__Task brief__: Count the lines in the records below that contain the string "What", treating uppercase and lowercase as different, and reply with that number alone.

[begin Rows]

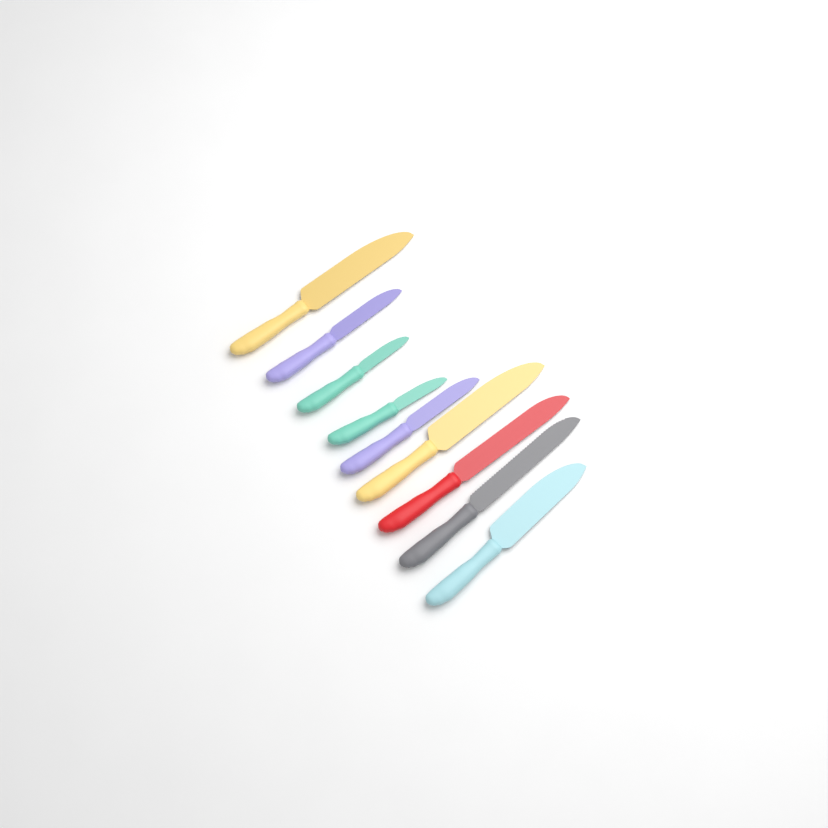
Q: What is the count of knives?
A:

[end Rows]
[begin Rows]

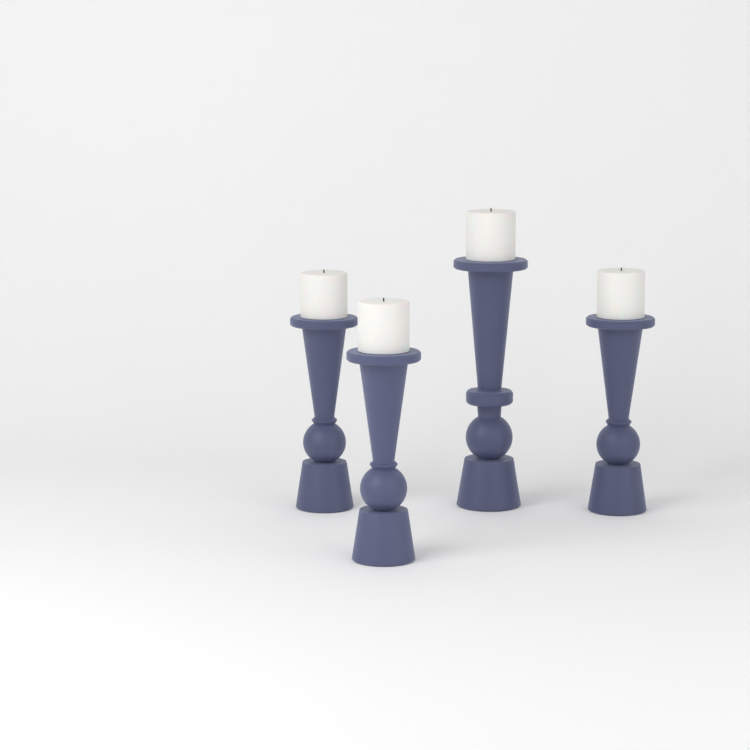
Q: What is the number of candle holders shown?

[end Rows]
[begin Rows]

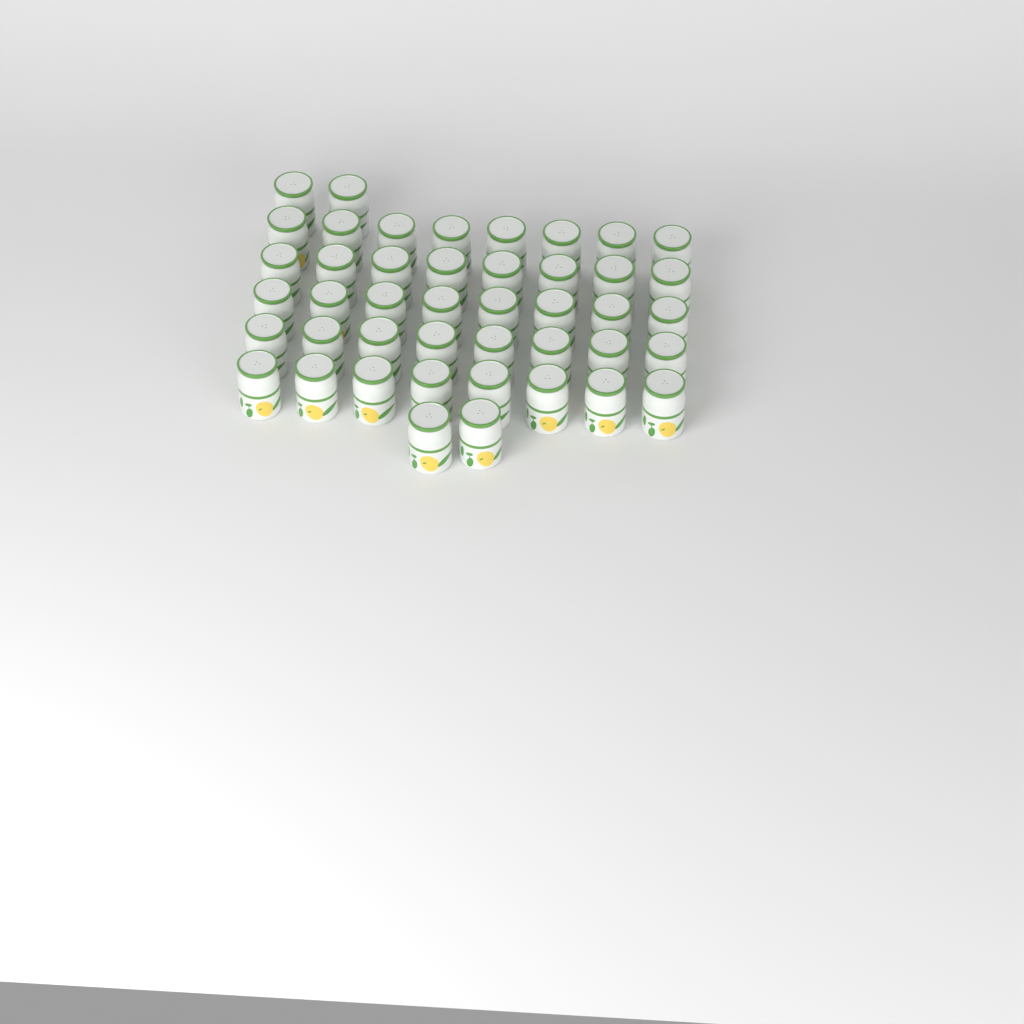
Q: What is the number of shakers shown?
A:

[end Rows]

__Finished task__: 3